WHAT IS NEEDED — Please answer from the text on third-party fund platforms below: what minimum capital base must UCITS promoters in Ireland prove to be approved by the Central Bank of Ireland?

Third-party platforms are generally umbrella fund structures established by investment managers or promoters, including distributors, which allow other previously unaffiliated (sub-)investment managers to essentially “plug and play” by joining the platform with their own separately managed sub-fund. The sector has grown massively in recent years as the cost and complications involved in a new launch have expanded, and as managers have sought to access new markets for distribution through the use of more complex on-shore regulated products rather than the traditional offshore routes previously favoured.
The “on-boarding” process typically takes the form of the entry into a sub-investment management agreement with the platform promoter (the entity responsible for establishing the umbrella fund in the first instance) acting as lead investment manager, although direct appointment of the new asset manager by a management company or corporate fund may also occur.
Pros and Cons
Platforms naturally promote the benefits of their shared cost structures, established networks and potential to increase distribution through their capital introduction capabilities, but there is a range of both advantages and disadvantages to joining a platform rather than establishing a new stand-alone fund.
Cost savings – this is generally promoted as one of the main advantages of the platform route, because certain fixed overheads and costs (such as directors’ fees) are spread across the entire platform. A platform should also be able to take advantage of economies of scale or economic efficiencies to obtain lower fee rates from service providers.
Marketing and distribution – an established distribution network and the potential for introductions to new sources of capital are also key attractions promoted by platforms. The platform itself may be an established brand. Furthermore, market participants may look favourably on the fact that the third-party manager typically will undergo extensive due diligence as part of the on-boarding process.
Know-how – other benefits of platforms that asset managers value include obtaining access to the platform managers’ general know-how regarding the launch process and product specifics as well as local market knowledge. This is especially valued by those using platforms in order to enter a specific regulatory space for the first time – such as alternative fund managers launching their first UCITS.
Access to capital base – UCITS promoters in Ireland are obliged to prove a minimum capital base of €635,000 in order to be approved to act by the Central Bank of Ireland (Central Bank) and smaller managers without this level of capital may find a platform an attractive solution to meet this requirement and, in some cases, the only practical means of proceeding to launch.
Responsibility for compliance and corporate governance – on a longer-term basis, a key attraction is the manner in which platforms can potentially take primary responsibility for a significant portion of the on-going compliance, regulatory and corporate governance requirements inherent in the post-launch operations of UCITS- and AIFMD-compliant funds. This essentially frees the manager to focus on actual portfolio management. Following the UCITS III regulatory revisions, it has become necessary for UCITS (or the entities acting as managers thereof) to create a fairly elaborate corporate governance infrastructure, which includes the preparation of a “business plan” detailing how a range of key managerial functions will be addressed. The platform sponsor will need to show how responsibility for these activities will be satisfied in order to obtain authorisation for the UCITS, and sub-investment managers can join the platform at a later date under the auspices of this oversight and governance.

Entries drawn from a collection
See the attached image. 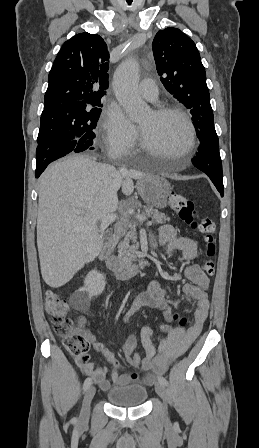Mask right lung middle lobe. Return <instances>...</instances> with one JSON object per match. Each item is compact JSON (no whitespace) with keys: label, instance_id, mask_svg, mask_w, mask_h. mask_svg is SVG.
<instances>
[{"label":"right lung middle lobe","instance_id":"right-lung-middle-lobe-1","mask_svg":"<svg viewBox=\"0 0 259 448\" xmlns=\"http://www.w3.org/2000/svg\"><path fill=\"white\" fill-rule=\"evenodd\" d=\"M101 105L68 113L42 114L38 144L51 141H77V152L93 147Z\"/></svg>","mask_w":259,"mask_h":448}]
</instances>
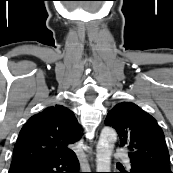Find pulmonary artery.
Segmentation results:
<instances>
[{
	"instance_id": "e3ab8cb5",
	"label": "pulmonary artery",
	"mask_w": 173,
	"mask_h": 173,
	"mask_svg": "<svg viewBox=\"0 0 173 173\" xmlns=\"http://www.w3.org/2000/svg\"><path fill=\"white\" fill-rule=\"evenodd\" d=\"M114 155H115L116 157L123 158V159L125 160V163H126L127 165H129V161H128V159H127V156H126V153H125L124 150H122V149H116Z\"/></svg>"
}]
</instances>
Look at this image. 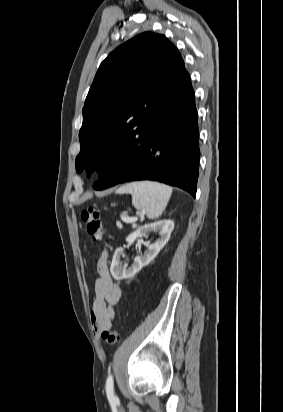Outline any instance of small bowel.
Listing matches in <instances>:
<instances>
[{
    "instance_id": "small-bowel-1",
    "label": "small bowel",
    "mask_w": 283,
    "mask_h": 412,
    "mask_svg": "<svg viewBox=\"0 0 283 412\" xmlns=\"http://www.w3.org/2000/svg\"><path fill=\"white\" fill-rule=\"evenodd\" d=\"M97 272L90 321L94 335L99 338L103 330L111 327L113 307L120 300L122 293L109 273L106 253H103L98 261Z\"/></svg>"
}]
</instances>
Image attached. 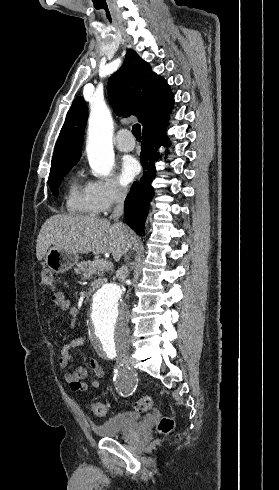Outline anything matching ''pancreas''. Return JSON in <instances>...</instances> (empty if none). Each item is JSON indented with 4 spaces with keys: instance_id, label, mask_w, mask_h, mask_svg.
<instances>
[{
    "instance_id": "obj_1",
    "label": "pancreas",
    "mask_w": 279,
    "mask_h": 490,
    "mask_svg": "<svg viewBox=\"0 0 279 490\" xmlns=\"http://www.w3.org/2000/svg\"><path fill=\"white\" fill-rule=\"evenodd\" d=\"M109 270H111V264H108V262L104 260V264H99V266H93V262H79L74 272L75 274H83L84 278H91L93 274L103 276V274L109 272Z\"/></svg>"
}]
</instances>
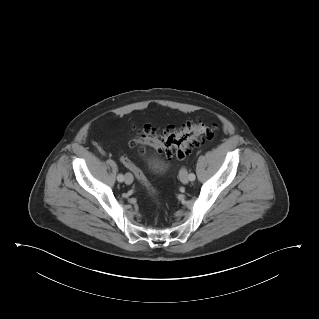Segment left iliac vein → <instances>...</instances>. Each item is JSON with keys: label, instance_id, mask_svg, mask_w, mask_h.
<instances>
[{"label": "left iliac vein", "instance_id": "1", "mask_svg": "<svg viewBox=\"0 0 319 319\" xmlns=\"http://www.w3.org/2000/svg\"><path fill=\"white\" fill-rule=\"evenodd\" d=\"M180 180L182 183L187 184L189 182V176L187 171L183 168L180 171Z\"/></svg>", "mask_w": 319, "mask_h": 319}]
</instances>
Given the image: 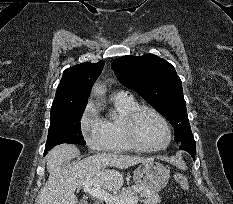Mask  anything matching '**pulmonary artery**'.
I'll list each match as a JSON object with an SVG mask.
<instances>
[{
    "mask_svg": "<svg viewBox=\"0 0 233 204\" xmlns=\"http://www.w3.org/2000/svg\"><path fill=\"white\" fill-rule=\"evenodd\" d=\"M117 94H126L124 91H119Z\"/></svg>",
    "mask_w": 233,
    "mask_h": 204,
    "instance_id": "pulmonary-artery-1",
    "label": "pulmonary artery"
}]
</instances>
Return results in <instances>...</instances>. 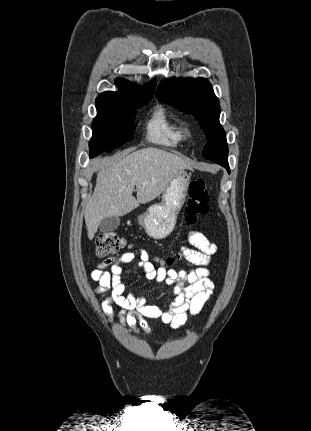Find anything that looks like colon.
Returning a JSON list of instances; mask_svg holds the SVG:
<instances>
[{
    "mask_svg": "<svg viewBox=\"0 0 311 431\" xmlns=\"http://www.w3.org/2000/svg\"><path fill=\"white\" fill-rule=\"evenodd\" d=\"M209 191L207 183L203 178H195L188 185V199L185 209V223L189 228L193 226L201 217L208 213ZM125 246V240L114 232H106L97 238L96 255L100 258L107 257L120 251ZM181 253L169 255L165 258L167 265H173L183 255Z\"/></svg>",
    "mask_w": 311,
    "mask_h": 431,
    "instance_id": "obj_1",
    "label": "colon"
}]
</instances>
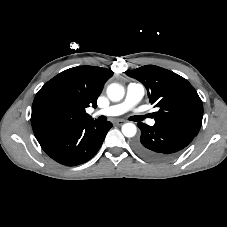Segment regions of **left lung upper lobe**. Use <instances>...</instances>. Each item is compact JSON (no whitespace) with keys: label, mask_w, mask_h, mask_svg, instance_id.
<instances>
[{"label":"left lung upper lobe","mask_w":227,"mask_h":227,"mask_svg":"<svg viewBox=\"0 0 227 227\" xmlns=\"http://www.w3.org/2000/svg\"><path fill=\"white\" fill-rule=\"evenodd\" d=\"M126 74L147 89L151 104L158 107L155 124L179 128L197 135L203 118V105L193 86L167 69L146 65Z\"/></svg>","instance_id":"left-lung-upper-lobe-1"}]
</instances>
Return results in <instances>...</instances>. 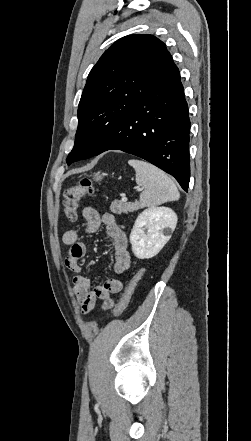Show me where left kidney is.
<instances>
[{
	"label": "left kidney",
	"mask_w": 251,
	"mask_h": 441,
	"mask_svg": "<svg viewBox=\"0 0 251 441\" xmlns=\"http://www.w3.org/2000/svg\"><path fill=\"white\" fill-rule=\"evenodd\" d=\"M176 224L177 215L168 207L145 209L138 215L130 234L134 255L139 259L156 256L170 240Z\"/></svg>",
	"instance_id": "obj_1"
}]
</instances>
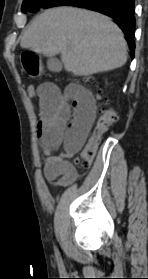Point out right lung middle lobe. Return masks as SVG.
<instances>
[{
	"label": "right lung middle lobe",
	"instance_id": "1",
	"mask_svg": "<svg viewBox=\"0 0 148 279\" xmlns=\"http://www.w3.org/2000/svg\"><path fill=\"white\" fill-rule=\"evenodd\" d=\"M49 0H24L22 5V10L26 12H35L48 2Z\"/></svg>",
	"mask_w": 148,
	"mask_h": 279
}]
</instances>
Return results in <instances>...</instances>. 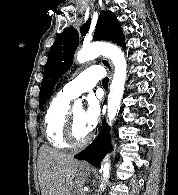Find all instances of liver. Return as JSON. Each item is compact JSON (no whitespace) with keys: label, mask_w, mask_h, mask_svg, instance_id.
<instances>
[{"label":"liver","mask_w":178,"mask_h":195,"mask_svg":"<svg viewBox=\"0 0 178 195\" xmlns=\"http://www.w3.org/2000/svg\"><path fill=\"white\" fill-rule=\"evenodd\" d=\"M38 159L41 195H65L77 176L79 161L45 145L40 148Z\"/></svg>","instance_id":"1"}]
</instances>
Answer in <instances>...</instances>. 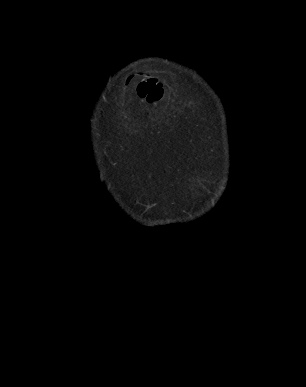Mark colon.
Segmentation results:
<instances>
[{
    "mask_svg": "<svg viewBox=\"0 0 306 387\" xmlns=\"http://www.w3.org/2000/svg\"><path fill=\"white\" fill-rule=\"evenodd\" d=\"M140 96L147 103H157L163 96V87L156 78H149L140 84Z\"/></svg>",
    "mask_w": 306,
    "mask_h": 387,
    "instance_id": "obj_1",
    "label": "colon"
}]
</instances>
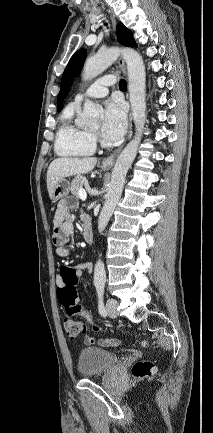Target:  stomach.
I'll list each match as a JSON object with an SVG mask.
<instances>
[{"label": "stomach", "instance_id": "1", "mask_svg": "<svg viewBox=\"0 0 213 433\" xmlns=\"http://www.w3.org/2000/svg\"><path fill=\"white\" fill-rule=\"evenodd\" d=\"M102 169H106L105 167H102ZM70 190V183L66 179H61L57 185L55 186L53 193L51 194L50 198L52 202H56L57 200L64 198L68 195Z\"/></svg>", "mask_w": 213, "mask_h": 433}]
</instances>
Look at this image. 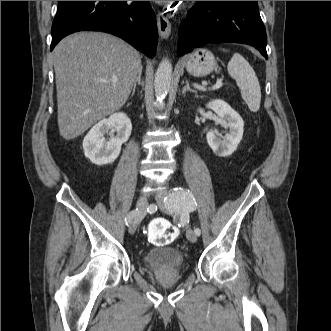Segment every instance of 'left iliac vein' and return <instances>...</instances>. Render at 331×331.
<instances>
[{
	"instance_id": "left-iliac-vein-1",
	"label": "left iliac vein",
	"mask_w": 331,
	"mask_h": 331,
	"mask_svg": "<svg viewBox=\"0 0 331 331\" xmlns=\"http://www.w3.org/2000/svg\"><path fill=\"white\" fill-rule=\"evenodd\" d=\"M186 237L192 243H195L197 241V235L191 228L187 229Z\"/></svg>"
}]
</instances>
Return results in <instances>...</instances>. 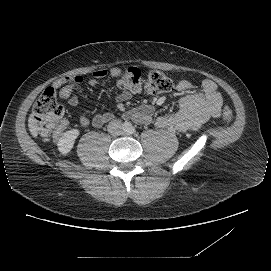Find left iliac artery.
I'll return each mask as SVG.
<instances>
[{
    "mask_svg": "<svg viewBox=\"0 0 271 271\" xmlns=\"http://www.w3.org/2000/svg\"><path fill=\"white\" fill-rule=\"evenodd\" d=\"M130 133H131V134L135 133V129H134V128H131V129H130Z\"/></svg>",
    "mask_w": 271,
    "mask_h": 271,
    "instance_id": "1",
    "label": "left iliac artery"
}]
</instances>
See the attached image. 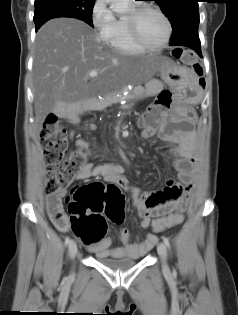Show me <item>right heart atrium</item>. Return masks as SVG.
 I'll list each match as a JSON object with an SVG mask.
<instances>
[{"instance_id":"1","label":"right heart atrium","mask_w":238,"mask_h":315,"mask_svg":"<svg viewBox=\"0 0 238 315\" xmlns=\"http://www.w3.org/2000/svg\"><path fill=\"white\" fill-rule=\"evenodd\" d=\"M90 19L99 36L105 39L116 18L108 7L106 0H94L90 10Z\"/></svg>"}]
</instances>
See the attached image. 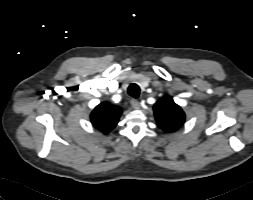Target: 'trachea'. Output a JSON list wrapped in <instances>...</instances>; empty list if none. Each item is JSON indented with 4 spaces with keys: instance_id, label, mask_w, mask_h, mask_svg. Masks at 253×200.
Instances as JSON below:
<instances>
[{
    "instance_id": "1",
    "label": "trachea",
    "mask_w": 253,
    "mask_h": 200,
    "mask_svg": "<svg viewBox=\"0 0 253 200\" xmlns=\"http://www.w3.org/2000/svg\"><path fill=\"white\" fill-rule=\"evenodd\" d=\"M128 94L133 98H138L140 95V88L137 84H131L128 87Z\"/></svg>"
}]
</instances>
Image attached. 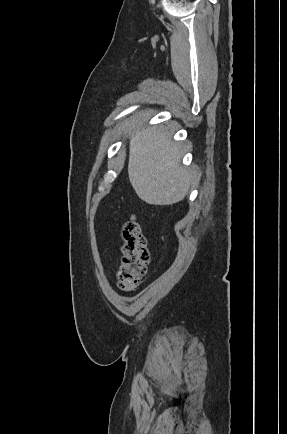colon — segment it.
I'll use <instances>...</instances> for the list:
<instances>
[{
  "instance_id": "colon-1",
  "label": "colon",
  "mask_w": 287,
  "mask_h": 434,
  "mask_svg": "<svg viewBox=\"0 0 287 434\" xmlns=\"http://www.w3.org/2000/svg\"><path fill=\"white\" fill-rule=\"evenodd\" d=\"M122 261L117 279L120 289L131 291L147 273L150 253L147 238L136 218H131L122 228Z\"/></svg>"
}]
</instances>
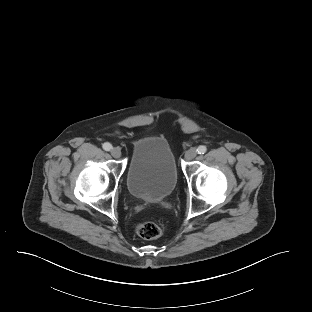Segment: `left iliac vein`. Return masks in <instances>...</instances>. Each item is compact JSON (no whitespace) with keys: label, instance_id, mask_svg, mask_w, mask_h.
<instances>
[{"label":"left iliac vein","instance_id":"4c4485c4","mask_svg":"<svg viewBox=\"0 0 312 312\" xmlns=\"http://www.w3.org/2000/svg\"><path fill=\"white\" fill-rule=\"evenodd\" d=\"M197 155V150L195 148H190L185 152V159L190 161L194 159Z\"/></svg>","mask_w":312,"mask_h":312}]
</instances>
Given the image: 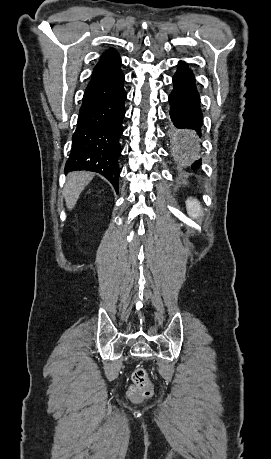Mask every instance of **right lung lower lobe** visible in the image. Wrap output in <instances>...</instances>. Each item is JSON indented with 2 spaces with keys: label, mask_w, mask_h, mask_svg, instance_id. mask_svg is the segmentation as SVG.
<instances>
[{
  "label": "right lung lower lobe",
  "mask_w": 271,
  "mask_h": 459,
  "mask_svg": "<svg viewBox=\"0 0 271 459\" xmlns=\"http://www.w3.org/2000/svg\"><path fill=\"white\" fill-rule=\"evenodd\" d=\"M124 81V74L118 71L89 82L65 166L66 172L88 170L100 173L116 191L120 174L119 138L123 133L124 101L127 97Z\"/></svg>",
  "instance_id": "right-lung-lower-lobe-1"
}]
</instances>
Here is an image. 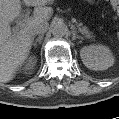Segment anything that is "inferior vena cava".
I'll use <instances>...</instances> for the list:
<instances>
[{
	"mask_svg": "<svg viewBox=\"0 0 119 119\" xmlns=\"http://www.w3.org/2000/svg\"><path fill=\"white\" fill-rule=\"evenodd\" d=\"M48 30V23L45 22V23H40L38 25H36L33 30H32V33L34 35H37V34H44L46 31Z\"/></svg>",
	"mask_w": 119,
	"mask_h": 119,
	"instance_id": "1",
	"label": "inferior vena cava"
}]
</instances>
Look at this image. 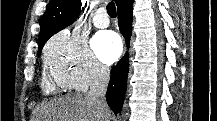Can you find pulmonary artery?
Masks as SVG:
<instances>
[{
  "mask_svg": "<svg viewBox=\"0 0 217 121\" xmlns=\"http://www.w3.org/2000/svg\"><path fill=\"white\" fill-rule=\"evenodd\" d=\"M110 23L109 17L104 9L100 8L96 11L93 24L97 28H106Z\"/></svg>",
  "mask_w": 217,
  "mask_h": 121,
  "instance_id": "e3ab8cb5",
  "label": "pulmonary artery"
}]
</instances>
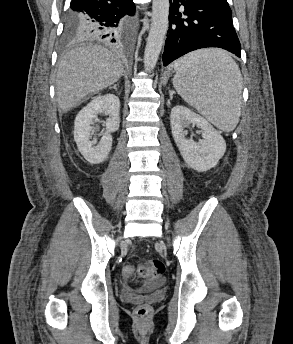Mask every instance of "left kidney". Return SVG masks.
<instances>
[{"label": "left kidney", "instance_id": "5707ae66", "mask_svg": "<svg viewBox=\"0 0 293 344\" xmlns=\"http://www.w3.org/2000/svg\"><path fill=\"white\" fill-rule=\"evenodd\" d=\"M170 118L174 141L187 165L198 172L215 167L226 151L221 134L205 118L184 106H175ZM191 124L202 130L199 143L185 138L184 128Z\"/></svg>", "mask_w": 293, "mask_h": 344}]
</instances>
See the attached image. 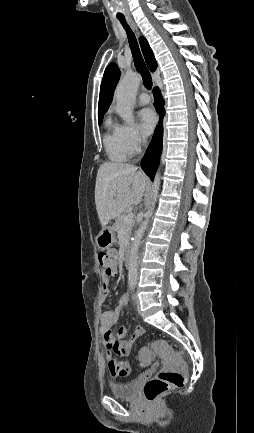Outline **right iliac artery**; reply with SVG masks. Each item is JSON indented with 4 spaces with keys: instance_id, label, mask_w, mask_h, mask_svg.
<instances>
[{
    "instance_id": "82829eb1",
    "label": "right iliac artery",
    "mask_w": 254,
    "mask_h": 433,
    "mask_svg": "<svg viewBox=\"0 0 254 433\" xmlns=\"http://www.w3.org/2000/svg\"><path fill=\"white\" fill-rule=\"evenodd\" d=\"M129 286H130V290L133 291L134 288H135V283H134V282H131V283L129 284Z\"/></svg>"
}]
</instances>
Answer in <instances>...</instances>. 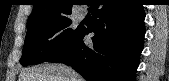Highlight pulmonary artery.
Masks as SVG:
<instances>
[{
    "label": "pulmonary artery",
    "instance_id": "obj_1",
    "mask_svg": "<svg viewBox=\"0 0 169 81\" xmlns=\"http://www.w3.org/2000/svg\"><path fill=\"white\" fill-rule=\"evenodd\" d=\"M85 15H86V13L84 11L79 12V18L80 19H84Z\"/></svg>",
    "mask_w": 169,
    "mask_h": 81
}]
</instances>
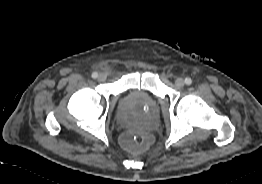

THE SOLUTION — €635,000